By investing in a comprehensive cloud platform, IT teams can spend less time managing and maintaining physical data storage infrastructure and software, and more time leveraging AI to automate tasks like data labeling, reducing the time and resources spent preparing data for use in reporting and analytics.

Establishing the Foundation to Put Data to Work

The biggest challenge healthcare organizations face is getting data to the end user in their current environment with meaningful insights. This challenge applies to internal stakeholders — clinicians, caregivers, and employees and staff — as well as consumer-facing data for patients and their families.

Building data into everyday life and workflows can be characterized by two key questions: How do people interact with data? How does data interact with people?

Whether seeking to drive business goals or improve care, provider success in the future of healthcare will center on the ability to use data in a meaningful way to guide decisions.

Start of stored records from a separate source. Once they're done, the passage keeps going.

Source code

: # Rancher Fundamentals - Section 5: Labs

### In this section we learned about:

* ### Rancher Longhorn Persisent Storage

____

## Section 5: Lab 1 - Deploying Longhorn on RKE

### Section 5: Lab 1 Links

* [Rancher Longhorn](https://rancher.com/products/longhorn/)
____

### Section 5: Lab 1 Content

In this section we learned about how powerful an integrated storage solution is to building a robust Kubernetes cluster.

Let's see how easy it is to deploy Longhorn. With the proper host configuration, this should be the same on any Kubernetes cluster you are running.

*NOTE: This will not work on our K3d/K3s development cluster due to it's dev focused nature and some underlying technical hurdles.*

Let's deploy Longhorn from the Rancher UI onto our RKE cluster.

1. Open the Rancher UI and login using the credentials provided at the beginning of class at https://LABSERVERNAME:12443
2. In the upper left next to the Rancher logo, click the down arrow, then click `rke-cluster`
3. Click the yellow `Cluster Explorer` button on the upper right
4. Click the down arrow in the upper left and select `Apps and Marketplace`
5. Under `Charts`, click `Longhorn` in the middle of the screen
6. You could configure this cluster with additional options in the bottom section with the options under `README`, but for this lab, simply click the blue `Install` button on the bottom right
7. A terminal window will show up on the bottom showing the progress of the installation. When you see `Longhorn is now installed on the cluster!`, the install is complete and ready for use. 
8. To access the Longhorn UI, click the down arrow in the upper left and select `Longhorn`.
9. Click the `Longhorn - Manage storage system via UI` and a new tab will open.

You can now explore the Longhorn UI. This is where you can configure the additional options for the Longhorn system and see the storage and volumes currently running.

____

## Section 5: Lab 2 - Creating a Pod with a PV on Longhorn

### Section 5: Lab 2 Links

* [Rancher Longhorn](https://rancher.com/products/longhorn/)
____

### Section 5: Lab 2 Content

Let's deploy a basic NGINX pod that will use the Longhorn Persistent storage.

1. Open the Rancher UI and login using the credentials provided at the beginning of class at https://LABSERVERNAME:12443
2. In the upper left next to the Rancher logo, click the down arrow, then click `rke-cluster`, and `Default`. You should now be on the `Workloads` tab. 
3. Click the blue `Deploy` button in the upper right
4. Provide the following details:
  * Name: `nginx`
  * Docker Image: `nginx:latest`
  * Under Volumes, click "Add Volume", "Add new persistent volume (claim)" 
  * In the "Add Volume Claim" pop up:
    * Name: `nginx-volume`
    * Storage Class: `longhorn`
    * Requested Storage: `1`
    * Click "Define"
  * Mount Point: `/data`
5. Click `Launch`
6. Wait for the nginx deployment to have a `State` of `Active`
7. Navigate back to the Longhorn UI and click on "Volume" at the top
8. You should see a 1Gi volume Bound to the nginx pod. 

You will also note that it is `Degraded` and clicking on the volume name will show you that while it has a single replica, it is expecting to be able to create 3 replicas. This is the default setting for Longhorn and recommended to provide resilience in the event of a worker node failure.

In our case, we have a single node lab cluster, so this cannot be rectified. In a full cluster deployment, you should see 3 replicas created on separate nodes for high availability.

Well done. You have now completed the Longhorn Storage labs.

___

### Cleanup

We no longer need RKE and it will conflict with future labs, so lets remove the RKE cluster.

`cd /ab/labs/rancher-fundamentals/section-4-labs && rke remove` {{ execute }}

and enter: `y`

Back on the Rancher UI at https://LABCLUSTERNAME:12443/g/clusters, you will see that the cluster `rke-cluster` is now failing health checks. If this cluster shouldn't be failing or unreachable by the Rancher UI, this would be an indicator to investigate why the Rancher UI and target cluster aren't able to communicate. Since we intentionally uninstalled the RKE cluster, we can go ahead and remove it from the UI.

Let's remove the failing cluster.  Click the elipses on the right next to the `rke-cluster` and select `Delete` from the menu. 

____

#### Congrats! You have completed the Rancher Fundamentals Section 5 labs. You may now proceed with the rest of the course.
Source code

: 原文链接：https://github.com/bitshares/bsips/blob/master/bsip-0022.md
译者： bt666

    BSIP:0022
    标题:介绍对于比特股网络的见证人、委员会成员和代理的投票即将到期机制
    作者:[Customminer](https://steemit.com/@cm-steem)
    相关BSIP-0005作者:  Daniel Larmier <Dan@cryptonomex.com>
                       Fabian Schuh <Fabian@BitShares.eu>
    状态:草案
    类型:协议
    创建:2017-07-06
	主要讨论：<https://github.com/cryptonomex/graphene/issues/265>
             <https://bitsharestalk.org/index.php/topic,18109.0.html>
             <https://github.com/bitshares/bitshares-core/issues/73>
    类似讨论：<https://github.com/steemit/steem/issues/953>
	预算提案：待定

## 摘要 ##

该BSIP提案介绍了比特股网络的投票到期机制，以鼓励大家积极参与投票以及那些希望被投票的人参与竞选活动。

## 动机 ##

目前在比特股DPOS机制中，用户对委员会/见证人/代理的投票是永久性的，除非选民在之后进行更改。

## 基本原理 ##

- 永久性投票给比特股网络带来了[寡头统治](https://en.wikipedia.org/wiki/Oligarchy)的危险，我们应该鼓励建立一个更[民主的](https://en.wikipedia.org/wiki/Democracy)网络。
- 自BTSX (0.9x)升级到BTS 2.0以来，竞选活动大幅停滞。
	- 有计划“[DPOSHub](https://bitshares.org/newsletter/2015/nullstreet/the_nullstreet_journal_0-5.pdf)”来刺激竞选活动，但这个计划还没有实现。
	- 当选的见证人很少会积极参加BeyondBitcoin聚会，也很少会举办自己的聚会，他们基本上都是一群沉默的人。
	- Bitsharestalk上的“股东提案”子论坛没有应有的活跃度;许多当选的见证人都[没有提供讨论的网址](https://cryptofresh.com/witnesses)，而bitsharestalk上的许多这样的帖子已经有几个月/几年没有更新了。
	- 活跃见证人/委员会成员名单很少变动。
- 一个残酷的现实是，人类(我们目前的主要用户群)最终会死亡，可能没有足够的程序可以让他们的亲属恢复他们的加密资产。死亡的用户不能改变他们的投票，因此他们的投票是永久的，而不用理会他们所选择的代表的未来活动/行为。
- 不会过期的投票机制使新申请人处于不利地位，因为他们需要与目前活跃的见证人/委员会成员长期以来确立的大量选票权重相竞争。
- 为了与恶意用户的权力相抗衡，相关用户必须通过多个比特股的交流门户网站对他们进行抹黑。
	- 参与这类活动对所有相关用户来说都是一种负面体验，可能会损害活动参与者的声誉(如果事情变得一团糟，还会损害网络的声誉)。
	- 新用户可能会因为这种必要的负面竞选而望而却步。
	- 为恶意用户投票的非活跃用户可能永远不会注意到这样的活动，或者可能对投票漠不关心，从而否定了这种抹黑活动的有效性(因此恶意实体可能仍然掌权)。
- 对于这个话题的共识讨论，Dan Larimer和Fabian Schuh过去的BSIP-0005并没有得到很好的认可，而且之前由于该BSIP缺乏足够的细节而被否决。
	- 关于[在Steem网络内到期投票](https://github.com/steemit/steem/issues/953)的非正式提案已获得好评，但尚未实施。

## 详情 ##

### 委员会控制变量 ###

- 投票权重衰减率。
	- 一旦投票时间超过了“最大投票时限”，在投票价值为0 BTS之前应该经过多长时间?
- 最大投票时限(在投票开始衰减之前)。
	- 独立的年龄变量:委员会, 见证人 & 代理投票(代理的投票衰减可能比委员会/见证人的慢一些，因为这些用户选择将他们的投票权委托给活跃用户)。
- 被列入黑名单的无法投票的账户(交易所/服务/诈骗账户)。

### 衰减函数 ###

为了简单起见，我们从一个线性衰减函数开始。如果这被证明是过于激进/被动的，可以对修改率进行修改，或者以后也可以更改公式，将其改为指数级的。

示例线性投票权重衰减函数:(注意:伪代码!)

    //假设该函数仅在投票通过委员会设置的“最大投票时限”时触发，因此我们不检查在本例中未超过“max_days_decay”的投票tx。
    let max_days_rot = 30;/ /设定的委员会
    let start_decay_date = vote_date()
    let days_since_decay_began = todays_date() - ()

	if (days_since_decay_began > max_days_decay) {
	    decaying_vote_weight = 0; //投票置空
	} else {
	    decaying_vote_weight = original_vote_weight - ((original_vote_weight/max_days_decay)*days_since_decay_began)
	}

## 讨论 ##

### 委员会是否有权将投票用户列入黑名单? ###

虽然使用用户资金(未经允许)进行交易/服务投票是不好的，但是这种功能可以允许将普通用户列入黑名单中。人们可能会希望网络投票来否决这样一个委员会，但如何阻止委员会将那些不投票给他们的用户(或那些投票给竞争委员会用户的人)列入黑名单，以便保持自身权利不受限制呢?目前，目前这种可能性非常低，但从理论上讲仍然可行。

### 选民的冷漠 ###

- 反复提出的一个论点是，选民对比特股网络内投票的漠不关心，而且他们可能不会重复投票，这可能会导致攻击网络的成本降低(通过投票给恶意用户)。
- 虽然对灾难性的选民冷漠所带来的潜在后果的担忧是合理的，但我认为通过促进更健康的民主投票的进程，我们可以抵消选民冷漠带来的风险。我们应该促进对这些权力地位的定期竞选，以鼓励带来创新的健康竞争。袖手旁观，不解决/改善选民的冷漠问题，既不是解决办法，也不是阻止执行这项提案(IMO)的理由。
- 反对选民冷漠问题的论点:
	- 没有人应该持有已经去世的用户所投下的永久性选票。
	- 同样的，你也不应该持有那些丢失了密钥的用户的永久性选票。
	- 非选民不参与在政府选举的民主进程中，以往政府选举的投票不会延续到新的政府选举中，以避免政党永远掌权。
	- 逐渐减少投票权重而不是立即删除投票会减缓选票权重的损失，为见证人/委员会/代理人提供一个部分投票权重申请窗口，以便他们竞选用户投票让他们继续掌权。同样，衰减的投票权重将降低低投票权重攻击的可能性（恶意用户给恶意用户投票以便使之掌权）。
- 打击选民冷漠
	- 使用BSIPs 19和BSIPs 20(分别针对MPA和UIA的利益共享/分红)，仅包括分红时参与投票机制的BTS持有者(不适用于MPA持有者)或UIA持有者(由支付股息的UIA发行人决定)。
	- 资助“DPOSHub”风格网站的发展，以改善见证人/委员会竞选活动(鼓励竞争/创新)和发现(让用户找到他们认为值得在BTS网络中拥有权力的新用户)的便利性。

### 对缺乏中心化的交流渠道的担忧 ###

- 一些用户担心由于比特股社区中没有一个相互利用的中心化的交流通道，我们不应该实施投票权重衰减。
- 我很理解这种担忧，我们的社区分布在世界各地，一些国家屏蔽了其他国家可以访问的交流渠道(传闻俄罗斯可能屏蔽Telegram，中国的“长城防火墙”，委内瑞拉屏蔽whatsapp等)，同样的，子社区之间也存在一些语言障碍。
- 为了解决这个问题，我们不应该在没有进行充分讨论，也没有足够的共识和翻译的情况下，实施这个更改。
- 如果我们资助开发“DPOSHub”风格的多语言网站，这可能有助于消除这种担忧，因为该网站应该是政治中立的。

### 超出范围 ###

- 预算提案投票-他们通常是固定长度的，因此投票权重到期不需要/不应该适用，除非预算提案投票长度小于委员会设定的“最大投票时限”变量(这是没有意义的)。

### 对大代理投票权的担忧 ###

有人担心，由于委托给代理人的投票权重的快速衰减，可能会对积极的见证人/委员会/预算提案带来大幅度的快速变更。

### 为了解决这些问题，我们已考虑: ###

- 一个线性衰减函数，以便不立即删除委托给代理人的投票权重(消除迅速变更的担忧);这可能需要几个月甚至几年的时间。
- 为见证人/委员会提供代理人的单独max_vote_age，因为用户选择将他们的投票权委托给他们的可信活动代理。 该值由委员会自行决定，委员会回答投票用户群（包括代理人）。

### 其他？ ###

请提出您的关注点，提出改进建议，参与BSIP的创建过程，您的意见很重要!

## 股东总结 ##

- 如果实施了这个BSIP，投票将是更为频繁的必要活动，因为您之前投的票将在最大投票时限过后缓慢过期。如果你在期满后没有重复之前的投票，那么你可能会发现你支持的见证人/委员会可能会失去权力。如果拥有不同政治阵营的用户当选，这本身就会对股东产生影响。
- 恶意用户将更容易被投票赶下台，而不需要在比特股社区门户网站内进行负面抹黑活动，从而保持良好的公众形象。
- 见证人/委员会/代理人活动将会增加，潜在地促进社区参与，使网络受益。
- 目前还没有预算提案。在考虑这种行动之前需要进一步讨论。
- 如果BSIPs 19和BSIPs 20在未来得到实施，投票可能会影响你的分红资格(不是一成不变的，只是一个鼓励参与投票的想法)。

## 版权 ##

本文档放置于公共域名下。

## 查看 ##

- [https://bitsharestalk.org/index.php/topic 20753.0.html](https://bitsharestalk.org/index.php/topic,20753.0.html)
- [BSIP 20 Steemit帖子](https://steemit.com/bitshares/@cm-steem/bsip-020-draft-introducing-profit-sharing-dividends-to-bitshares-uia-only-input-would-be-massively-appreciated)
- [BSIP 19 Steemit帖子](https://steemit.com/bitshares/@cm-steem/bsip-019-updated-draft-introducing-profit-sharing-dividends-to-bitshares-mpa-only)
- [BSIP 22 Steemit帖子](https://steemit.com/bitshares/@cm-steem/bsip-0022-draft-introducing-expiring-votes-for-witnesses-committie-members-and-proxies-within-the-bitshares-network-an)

Focusing on the following foundational aspects of data analytics can help advance data integrity and analytics programs:

  • Trust: Without trust in the data itself, an organization’s data becomes clutter that takes up space and is not actionable. Enterprise data governance and stewardship boosts trust and facilitates organizationwide understanding.
  • Insight: Data becomes trivial and less insightful without meaningful context. Interesting correlations can be made, but it does not help caregivers and employees make decisions or impact outcomes. Start with a specific organizational challenge, need or desired outcome, then focus analysis on that goal to provide context and direction for the data.
  • Action: Leaders can get a false sense of control by simply having data and knowledge. Having a clear and consistent plan of action on how to put data to work will lead to better outcomes.

In a data-driven culture, patients and consumers remain at the center of everything the organization does, but data is the driver of the actions people take. And for healthcare organizations, the job becomes embedding data-driven interactions into the fundamental way people do their jobs.

KEY TAKEAWAYS

Leaders looking to turn data into actionable insights to inform business decisions need to:
  • Think differently.
    Look at cloud technology as the foundation for enterprise data management rather than a short-term solution for individual applications.
  • Plan differently.
    Take inventory of what data you are currently collecting and identify opportunities to reduce overlap, fill gaps and improve data quality.
  • Act differently.
    Draft an action plan that defines what insights and outcomes you want to derive from your data and what steps and technology you need to achieve those outcomes.